(How to complete this task): Look through the material below and give the number of lines holding "name", with no other words.

◇ ◇ ◇ ◇

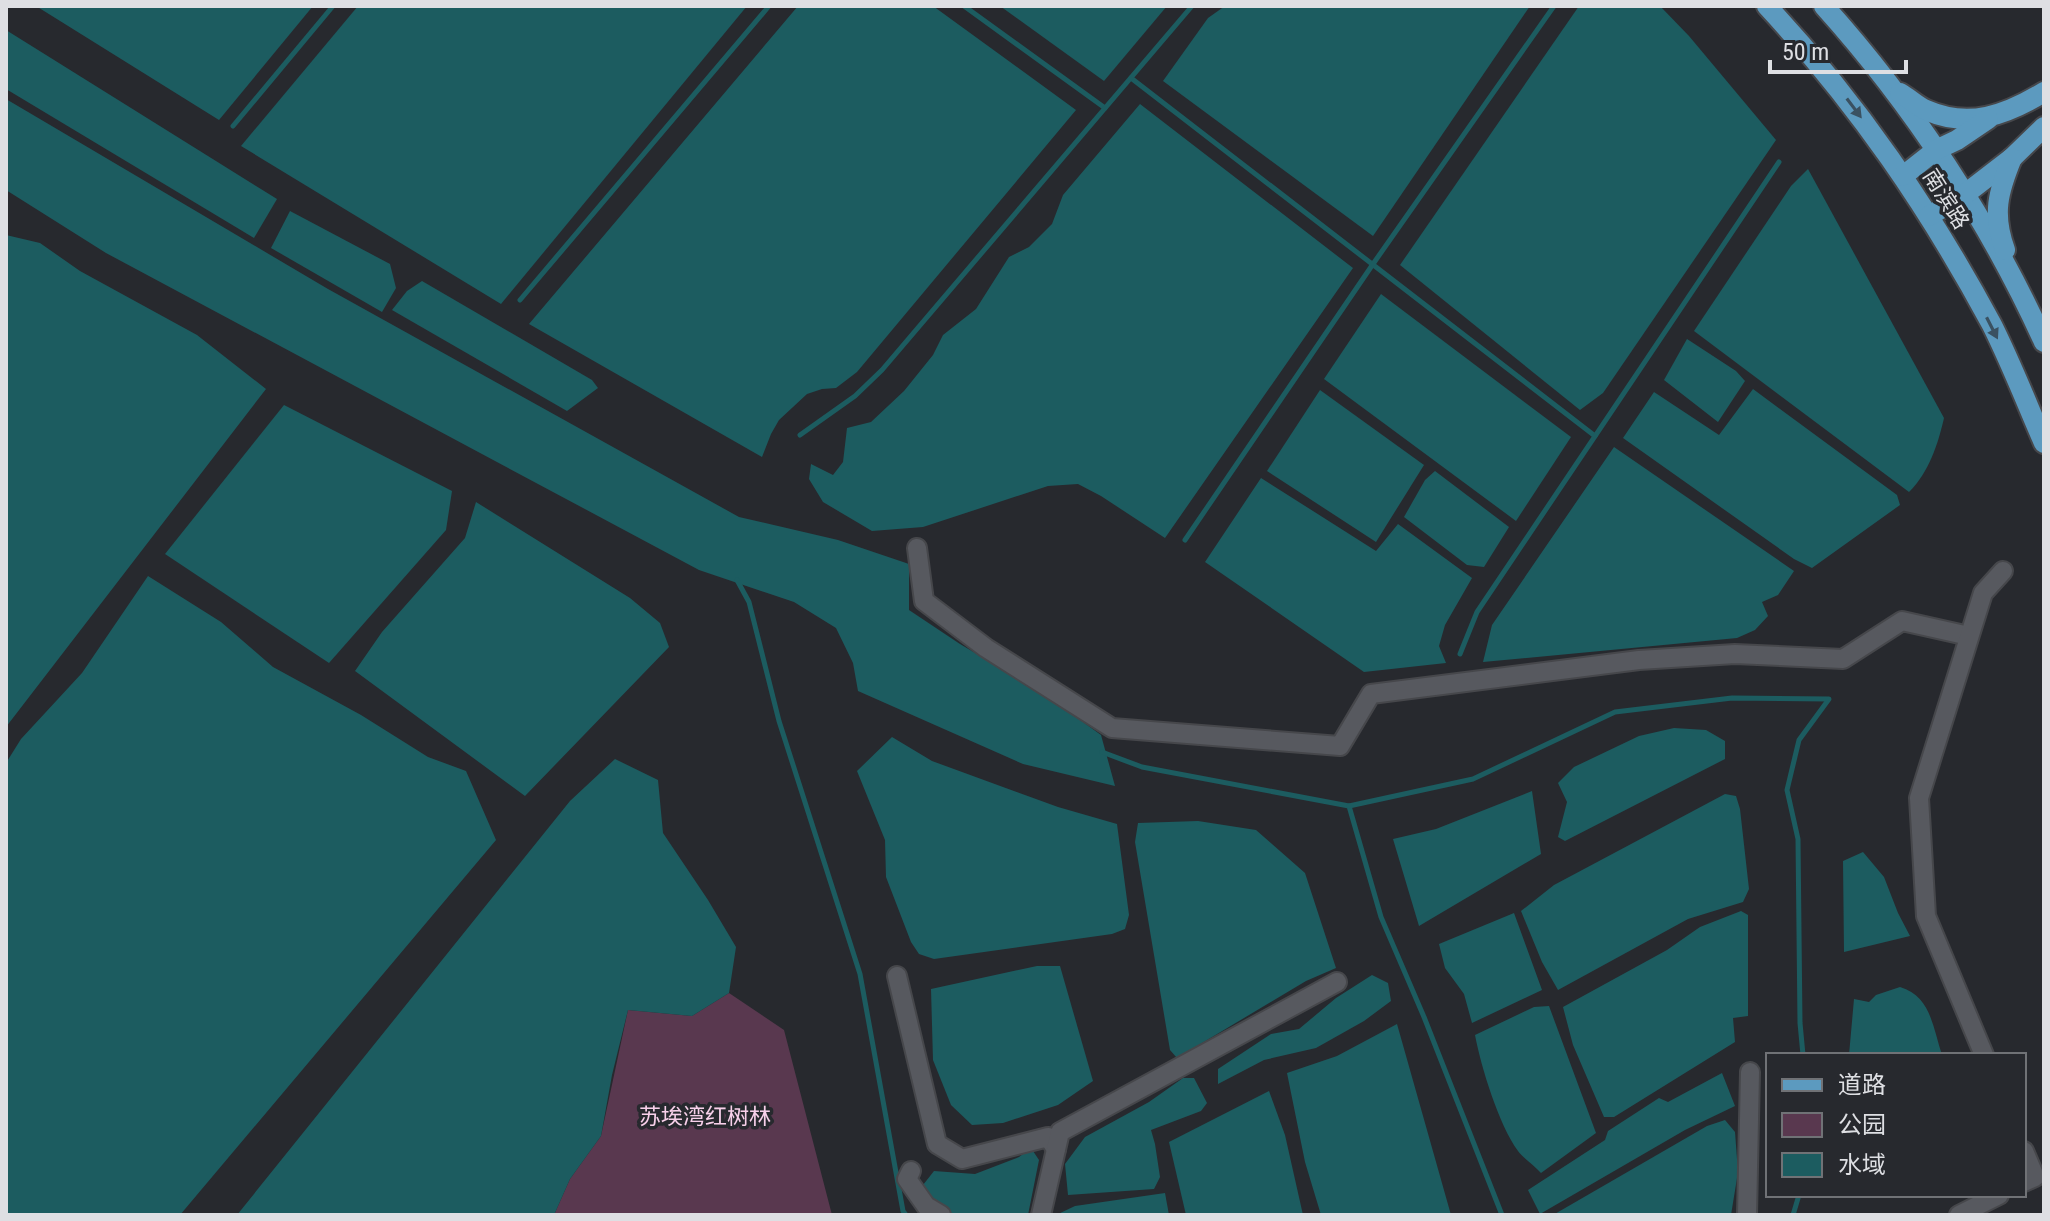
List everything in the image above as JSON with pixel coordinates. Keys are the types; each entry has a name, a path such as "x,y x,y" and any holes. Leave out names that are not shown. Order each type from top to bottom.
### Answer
{"main road":[{"name":"南滨路","path":"1767,6 1847,99 1929,216 1993,329 2044,443"},
{"name":"南滨路","path":"1824,6 1889,85 1936,150 2044,342"},
{"path":"1889,85 1925,110 1979,120 2003,113 2044,92"},
{"path":"1903,176 1936,150 1957,140 1991,116"},
{"path":"1929,216 1964,195 2012,158 2044,127"},
{"path":"2012,158 2000,187 1998,212 2000,237 2020,295"}],"street":[{"path":"917,548 924,601 986,648 1112,728 1340,746 1371,694 1667,658 1735,654 1843,659 1902,621 1969,636"},
{"path":"1983,1053 1926,916 1919,798 1983,593 2003,571"},
{"path":"897,976 937,1144 962,1159 1048,1137 1056,1149"},
{"path":"1041,1215 1060,1132 1337,982"},
{"path":"1747,1215 1750,1072"},
{"path":"2026,1156 2035,1177 2026,1181"},
{"path":"911,1171 907,1179 926,1206 941,1215"},
{"path":"1959,1215 1995,1197"}],"green space":[{"name":"苏埃湾红树林","path":"729,993 784,1030 832,1215 554,1215 570,1179 601,1136 628,1010 692,1016"}],"water":[{"path":"36,6 313,6 219,120"},
{"path":"358,6 747,6 501,304 241,146"},
{"path":"798,6 933,6 1076,110 857,372 836,388 807,394 779,420 762,457 529,324"},
{"path":"1000,6 1167,6 1104,81"},
{"path":"1225,6 1530,6 1373,236 1163,81 1208,18"},
{"path":"1579,6 1660,6 1776,140 1603,393 1580,410 1400,265"},
{"path":"6,30 277,199 254,238 6,89"},
{"path":"6,99 328,289 739,517 838,540 909,564 909,610 1043,693 1101,735 1115,786 1023,764 858,691 853,663 836,628 794,602 699,570 106,253 6,190"},
{"path":"1140,104 1353,268 1165,538 1078,484 1048,486 923,527 872,531 823,502 809,479 811,464 833,475 843,462 847,428 871,422 904,391 933,355 943,335 976,309 1009,257 1029,247 1052,224 1063,195"},
{"path":"1808,169 1944,418 1932,457 1909,492 1694,331 1791,186"},
{"path":"290,211 390,264 396,288 382,312 271,248"},
{"path":"6,235 40,243 80,271 197,335 266,389 6,727"},
{"path":"422,281 592,380 598,388 567,411 392,310 407,291"},
{"path":"1381,294 1571,437 1516,521 1324,379"},
{"path":"1687,339 1736,371 1745,381 1718,422 1664,380"},
{"path":"1753,389 1897,495 1900,505 1812,568 1794,559 1623,438 1654,392 1719,435"},
{"path":"1320,390 1424,465 1376,542 1267,471"},
{"path":"284,405 452,491 446,530 329,663 165,554"},
{"path":"1614,447 1794,571 1778,595 1762,602 1768,616 1755,630 1737,638 1483,662 1492,625"},
{"path":"1435,471 1509,527 1484,567 1467,565 1404,517 1425,480"},
{"path":"1261,478 1376,551 1398,524 1472,578 1445,625 1439,646 1446,663 1364,672 1205,562"},
{"path":"476,502 630,598 660,623 669,647 525,796 355,671 382,632 465,538"},
{"path":"148,576 221,622 273,667 361,715 428,757 466,771 496,840 180,1215 9,1215 6,1212 6,763 21,739 82,673"},
{"path":"1674,728 1706,730 1725,741 1725,759 1565,841 1558,837 1567,802 1558,783 1574,767 1639,736"},
{"path":"892,737 932,761 1058,807 1117,824 1129,915 1125,929 1112,934 934,959 919,954 911,942 886,877 885,840 857,771"},
{"path":"615,759 658,780 663,833 736,947 729,993 692,1016 628,1010 601,1136 570,1179 554,1215 237,1215 570,801"},
{"path":"1532,791 1541,854 1419,926 1393,839 1436,829"},
{"path":"1725,794 1736,796 1740,809 1749,889 1743,902 1688,919 1558,990 1542,962 1521,911 1554,885"},
{"path":"1198,821 1256,830 1305,873 1336,968 1306,981 1177,1058 1170,1050 1135,842 1138,823"},
{"path":"1863,852 1884,877 1910,936 1844,952 1843,861"},
{"path":"1741,911 1748,915 1748,1016 1733,1018 1735,1042 1614,1117 1604,1117 1573,1045 1563,1007 1667,950 1700,927"},
{"path":"1514,913 1542,990 1472,1023 1464,994 1445,968 1439,944"},
{"path":"1037,966 1060,966 1093,1081 1058,1105 1003,1123 972,1125 951,1105 933,1060 931,989"},
{"path":"1372,975 1388,983 1391,1001 1364,1021 1316,1048 1264,1060 1218,1084 1218,1069 1271,1034 1299,1029 1336,998"},
{"path":"1900,987 1918,998 1929,1014 1941,1053 1849,1053 1854,999 1869,1002 1876,995"},
{"path":"1549,1006 1596,1133 1541,1173 1518,1151 1504,1126 1486,1079 1475,1035 1534,1007"},
{"path":"1397,1024 1451,1215 1321,1215 1305,1162 1287,1073 1337,1056"},
{"path":"1722,1073 1735,1106 1685,1130 1540,1214 1528,1190 1605,1140 1608,1131 1659,1098 1668,1102"},
{"path":"1183,1078 1194,1078 1207,1103 1201,1111 1151,1130 1160,1177 1154,1189 1068,1195 1065,1164 1085,1137 1149,1102"},
{"path":"1269,1091 1285,1135 1303,1215 1186,1215 1169,1142"},
{"path":"1725,1120 1735,1132 1738,1172 1731,1215 1553,1215 1707,1126"},
{"path":"1031,1148 1039,1160 1028,1215 952,1215 934,1203 923,1185 934,1171 975,1174 1019,1157"},
{"path":"1165,1193 1169,1215 1056,1215 1075,1206"}],"waterway":[{"path":"233,126 333,6"},
{"path":"520,300 769,6"},
{"path":"964,6 1105,108"},
{"path":"800,435 855,396 882,370 1192,6"},
{"path":"1185,540 1554,6"},
{"path":"1131,78 1595,436"},
{"path":"1460,654 1477,612 1779,162"},
{"path":"737,580 749,602 779,721 860,974 906,1215"},
{"path":"1349,806 1473,779 1615,712 1732,698 1829,699 1799,740 1787,790 1798,839 1803,1053"},
{"path":"1102,752 1142,767 1349,806 1381,917 1502,1215"},
{"path":"1793,1215 1798,1197"}]}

◇ ◇ ◇ ◇

(Written response): 4